会说话的Tom猫是一款非常经典的终端游戏,可爱的Tom猫可以发出不同音调的声音。
之前用过一个非常著名的开源库SoundTouch可以实现音频的变速变调功能,具体可参考:
https://blog.csdn.net/wkw1125/article/details/63807128
Android作为当今移动终端的霸主,多媒体的变速变调自然是要支持的,想看一下它是怎么实现的。
接口定义在MediaPlayer.java中:
public class MediaPlayer extends PlayerBase
implements SubtitleController.Listener
, VolumeAutomation
, AudioRouting
{
...
public native void setPlaybackParams(@NonNull PlaybackParams params);
public native PlaybackParams getPlaybackParams();
...
}
其中的PlaybackParams定义如下:
public final class PlaybackParams implements Parcelable {
...
private float mPitch = 1.0f; // 音调
private float mSpeed = 1.0f; // 播放速率
public PlaybackParams() {
}
private PlaybackParams(Parcel in) {
mSet = in.readInt();
mAudioFallbackMode = in.readInt();
mAudioStretchMode = in.readInt();
mPitch = in.readFloat();
if (mPitch < 0.f) {
mPitch = 0.f;
}
mSpeed = in.readFloat();
}
...
public PlaybackParams setPitch(float pitch) { // 变调接口
if (pitch < 0.f) {
throw new IllegalArgumentException("pitch must not be negative");
}
mPitch = pitch;
mSet |= SET_PITCH;
return this;
}
public float getPitch() {
if ((mSet & SET_PITCH) == 0) {
throw new IllegalStateException("pitch not set");
}
return mPitch;
}
public PlaybackParams setSpeed(float speed) { // 变速接口
mSpeed = speed;
mSet |= SET_SPEED;
return this;
}
public float getSpeed() {
if ((mSet & SET_SPEED) == 0) {
throw new IllegalStateException("speed not set");
}
return mSpeed;
}
...
}
以下是自己封装的一个调用MediaPlayer接口来实现变调的函数:
public void setPlayTone(TONE_TYPE toneType) {
float pitch = 1.0f;
switch (toneType) {
case TONE_INDEX_ORANGE:
pitch = 1.23705f;
break;
case TONE_INDEX_PURPLE:
pitch = 0.7695f;
break;
case TONE_INDEX_BLUE: //original voice
pitch = 1.0f;
break;
case TONE_INDEX_NONE: //original voice
pitch = 1.0f;
break;
default:
Log.e(TAG, "no such specific tonetype found!!");
return;
}
// mMediaPlayer是MediaPlayer的对象
PlaybackParams params = mMediaPlayer.getPlaybackParams().setPitch(pitch);
mMediaPlayer.setPlaybackParams(params);
}
MediaPlayer的setPlaybackParams带有native标签,会调用到native层,之后会经历一个漫长的调用流程,完整流程如下:
流程来到AudioTrack后,将开始有实际的处理逻辑:
status_t AudioTrack::setPlaybackRate(const AudioPlaybackRate &playbackRate)

(所给信息):
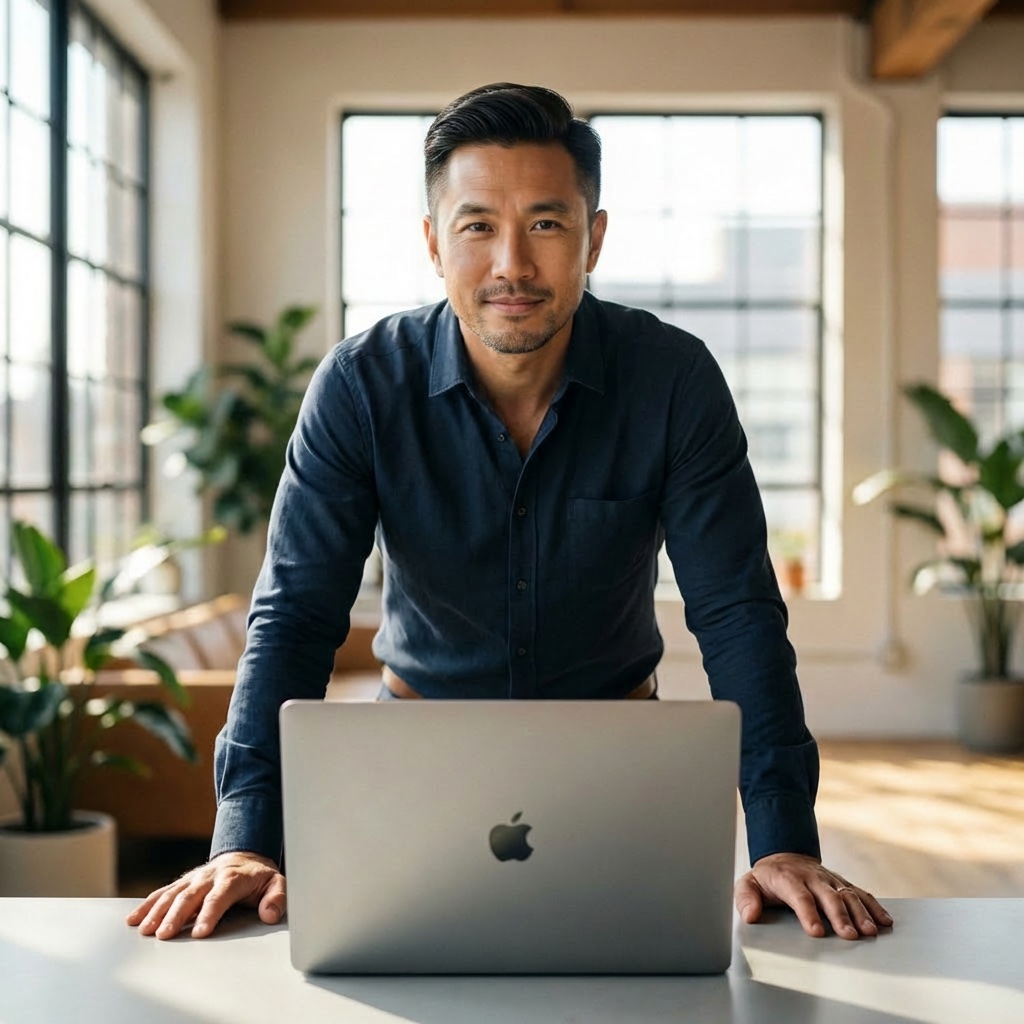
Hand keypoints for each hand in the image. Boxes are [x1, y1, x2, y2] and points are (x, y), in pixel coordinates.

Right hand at [125, 850, 285, 939]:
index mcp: (232, 878)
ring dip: (157, 912)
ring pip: (172, 894)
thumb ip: (277, 898)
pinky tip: (134, 919)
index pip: (219, 897)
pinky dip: (147, 905)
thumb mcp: (277, 883)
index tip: (201, 933)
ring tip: (146, 931)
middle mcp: (209, 877)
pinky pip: (162, 892)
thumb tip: (270, 914)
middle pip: (190, 896)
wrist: (244, 856)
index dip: (209, 914)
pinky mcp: (182, 883)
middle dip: (176, 916)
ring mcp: (193, 879)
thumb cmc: (258, 876)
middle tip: (165, 936)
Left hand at [734, 852, 892, 939]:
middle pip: (828, 896)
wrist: (784, 856)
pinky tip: (885, 921)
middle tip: (850, 935)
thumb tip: (750, 915)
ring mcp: (829, 879)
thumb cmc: (767, 878)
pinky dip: (874, 906)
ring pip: (848, 894)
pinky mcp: (841, 883)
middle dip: (840, 916)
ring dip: (861, 913)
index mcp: (788, 879)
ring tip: (870, 931)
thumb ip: (746, 899)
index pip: (800, 896)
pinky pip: (860, 893)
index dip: (808, 914)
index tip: (817, 932)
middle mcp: (812, 878)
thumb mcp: (748, 884)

(题目说明):
把练习文本中的这句话译成英语:“Android作为当今移动终端的霸主,多媒体的变速变调自然是要支持的,想看一下它是怎么实现的。”

(最终答案):
As the dominant platform among today's mobile devices, Android naturally has to support changing the speed and pitch of media playback, so I wanted to take a look at how it does this.